Managing her bipolar 2 condition more successfully these days, Bognanno boldly confronts patriarchal oppression and laughs easily at hapless relationship dysfunction in truthful lyrics full of heart and humor. That’s all fine and good, but it’s the ridiculously tight hooks, boundless energy and wild punk spirit of liberation bursting out of careening tracks like “Where to Start,” “You,” “Not Ashamed” and “Let You” that make the melodic and charming SUGAREGG such a breathtaking blowout of guitar-oriented, indie-rock crunch. Pell-mell opener “Add it On” explodes in a life-affirming riot of sugary noise that could have been started by Japandroids, while the fun, driving “Stuck in Your Head” is all bash and pop and a heavy rain of distortion slows the beautiful and moving introspection of “Prism” before it soars.
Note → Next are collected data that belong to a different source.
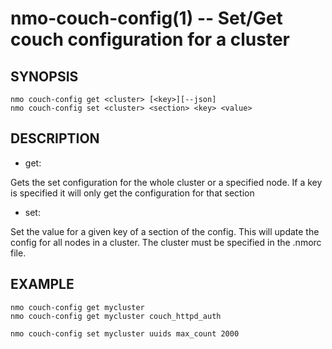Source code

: nmo-couch-config(1) -- Set/Get couch configuration for a cluster
=================================

## SYNOPSIS

    nmo couch-config get <cluster> [<key>][--json]
    nmo couch-config set <cluster> <section> <key> <value>

## DESCRIPTION

- get:

Gets the set configuration for the whole cluster or a specified node.
If a key is specified it will only get the configuration for that section

- set:

Set the value for a given key of a section of the config. This will update the config for all nodes in a cluster.
The cluster must be specified in the .nmorc file.

## EXAMPLE

    nmo couch-config get mycluster
    nmo couch-config get mycluster couch_httpd_auth

    nmo couch-config set mycluster uuids max_count 2000
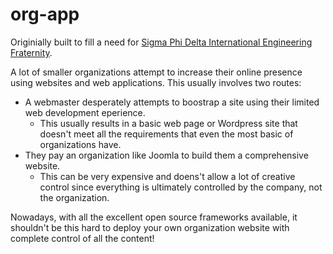 # org-app
Originially built to fill a need for [Sigma Phi Delta International Engineering Fraternity](http://sigmaphidelta.com).

A lot of smaller organizations attempt to increase their online presence using websites and web applications. This usually involves two routes:
- A webmaster desperately attempts to boostrap a site using their limited web development eperience.
  - This usually results in a basic web page or Wordpress site that doesn't meet all the requirements that even the most basic of organizations have.
- They pay an organization like Joomla to build them a comprehensive website.
  - This can be very expensive and doens't allow a lot of creative control since everything is ultimately controlled by the company, not the organization.
  
Nowadays, with all the excellent open source frameworks available, it shouldn't be this hard to deploy your own organization website with complete control of all the content!
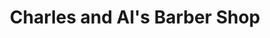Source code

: ---
title: "Charles and Al's Barber Shop"
url: /clemson/charles-and-als-barber-shop/
shop: Friseur
---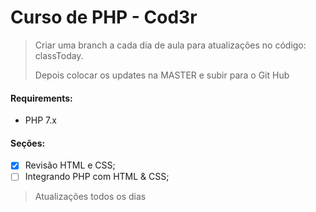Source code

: <h1>Curso de PHP - Cod3r</h1>

> Criar uma branch a cada dia de aula para atualizações no código:
> classToday.
>
> Depois colocar os updates na MASTER e subir para o Git Hub

#### Requirements:

- PHP 7.x

#### Seções:

- [x] Revisão HTML e CSS;
- [ ] Integrando PHP com HTML & CSS;

> Atualizações todos os dias
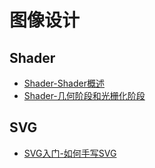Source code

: # 图像设计

## Shader
* [Shader-Shader概述](./2021/2021-04/2021-04-24/Shader-Shader概述.md)
* [Shader-几何阶段和光栅化阶段](./2021/2021-04/2021-04-26/Shader-几何阶段和光栅化阶段.md)

## SVG
* [SVG入门-如何手写SVG](./2020/2020-10/2020-10-15/SVG入门-如何手写SVG.md)

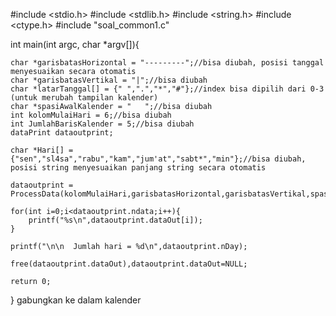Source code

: #include <stdio.h>
#include <stdlib.h>
#include <string.h>
#include <ctype.h>
#include "soal_common1.c"

int main(int argc, char *argv[]){
	
	char *garisbatasHorizontal = "---------";//bisa diubah, posisi tanggal menyesuaikan secara otomatis
	char *garisbatasVertikal = "|";//bisa diubah
	char *latarTanggal[] = {" ",".","*","#"};//index bisa dipilih dari 0-3 (untuk merubah tampilan kalender)
	char *spasiAwalKalender = "   ";//bisa diubah
	int kolomMulaiHari = 6;//bisa diubah
	int JumlahBarisKalender = 5;//bisa diubah
	dataPrint dataoutprint;
	
	char *Hari[] = {"sen","sl4sa","rabu","kam","jum'at","sabt*","min"};//bisa diubah, posisi string menyesuaikan panjang string secara otomatis
	
	dataoutprint = ProcessData(kolomMulaiHari,garisbatasHorizontal,garisbatasVertikal,spasiAwalKalender,latarTanggal[0],Hari,JumlahBarisKalender);
	
	for(int i=0;i<dataoutprint.ndata;i++){
		printf("%s\n",dataoutprint.dataOut[i]);
	}
	
	printf("\n\n  Jumlah hari = %d\n",dataoutprint.nDay);
	
	free(dataoutprint.dataOut),dataoutprint.dataOut=NULL;
	
	return 0;
} gabungkan ke dalam kalender
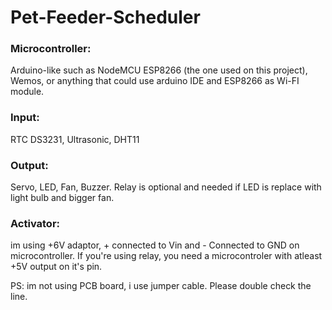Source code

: # Pet-Feeder-Scheduler

### Microcontroller:
Arduino-like such as NodeMCU ESP8266 (the one used on this project), Wemos, or anything that could use arduino IDE and ESP8266 as Wi-FI module.

### Input:
RTC DS3231, Ultrasonic, DHT11

### Output:
Servo, LED, Fan, Buzzer. Relay is optional and needed if LED is replace with light bulb and bigger fan.

### Activator:
im using +6V adaptor, + connected to Vin and - Connected to GND on microcontroller. If you're using relay, you need a microcontroler with atleast +5V output on it's pin.

PS: im not using PCB board, i use jumper cable. Please double check the line.
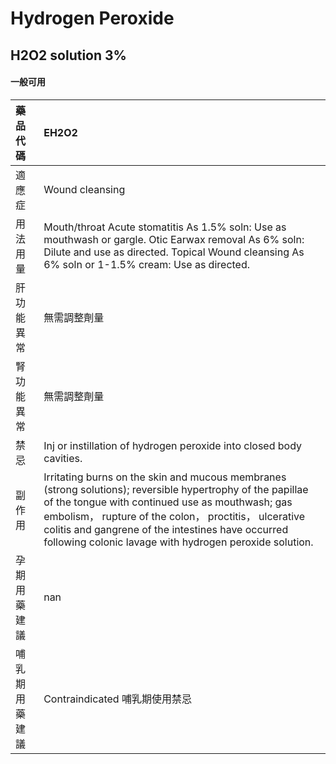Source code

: # Hydrogen Peroxide

## H2O2 solution 3%

#### 一般可用

| 藥品代碼       | EH2O2                                                                                                                                                                                                                                                                                                                                   |
|:---------------|:----------------------------------------------------------------------------------------------------------------------------------------------------------------------------------------------------------------------------------------------------------------------------------------------------------------------------------------|
| 適應症         | Wound cleansing                                                                                                                                                                                                                                                                                                                         |
| 用法用量       | Mouth/throat Acute stomatitis As 1.5% soln: Use as mouthwash or gargle. Otic Earwax removal As 6% soln: Dilute and use as directed. Topical Wound cleansing As 6% soln or 1-1.5% cream: Use as directed.                                                                                                                                |
| 肝功能異常     | 無需調整劑量                                                                                                                                                                                                                                                                                                                            |
| 腎功能異常     | 無需調整劑量                                                                                                                                                                                                                                                                                                                            |
| 禁忌           | Inj or instillation of hydrogen peroxide into closed body cavities.                                                                                                                                                                                                                                                                     |
| 副作用         | Irritating burns on the skin and mucous membranes (strong solutions); reversible hypertrophy of the papillae of the tongue with continued use as mouthwash; gas embolism， rupture of the colon， proctitis， ulcerative colitis and gangrene of the intestines have occurred following colonic lavage with hydrogen peroxide solution. |
| 孕期用藥建議   | nan                                                                                                                                                                                                                                                                                                                                     |
| 哺乳期用藥建議 | Contraindicated 哺乳期使用禁忌                                                                                                                                                                                                                                                                                                          |

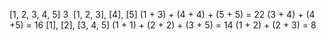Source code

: [1, 2, 3, 4, 5]
3
​
[1, 2, 3], [4], [5]
(1 + 3) + (4 + 4) + (5 + 5) = 22
(3 + 4) + (4 +5) = 16
[1], [2], [3, 4, 5]
(1 + 1) + (2 + 2) + (3 + 5) = 14
(1 + 2) + (2 + 3) = 8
Think Bettie Serveert on steroids, as every crestfallen, perfectly imperfect jagged little pill of a song on the frenzied SUGAREGG crashes through the speakers and keeps running.
Washed Out – Purple Noon (Sub Pop Records)
Washed Out’s air conditioning still works, if Purple Noon is any indication. Vaporous and immersive, the airy new album from songwriter, multi-instrumentalist and producer Ernest Greene’s pet project is a cool, ultra-modern cave of powdery Chillwave luxury and leisure that harkens back to Washed Out’s debut EP, Life of Leisure. That record established the artistically restless Greene as one of the genre’s up-and-coming visionaries, before he started experimenting with stylish synth-pop, full-band psychedelia and hip-hop and samples, not to mention his creative adventures in audio/visual splendor and animation.
To see him assume the role of Bryan Ferry is an unexpected twist, as the young man’s fancy turns from escapism to widescreen romance on Purple Noon. “Too Late” is suave and seductive, with breathy vocals, gentle finger snaps and soft throbs setting the mood, as “Face Up” commits the sweetest taboo of slow dancing with Sade. Drinking in the breezy island grooves and languid beats of Ibiza, “Paralyzed” and “Time to Walk Away” lay around poolside, while the lush and dreamy “Hide” is pure ‘80s pop pleasure that tastes like New Order. Have a fruity cocktail. It’s Purple Noon somewhere.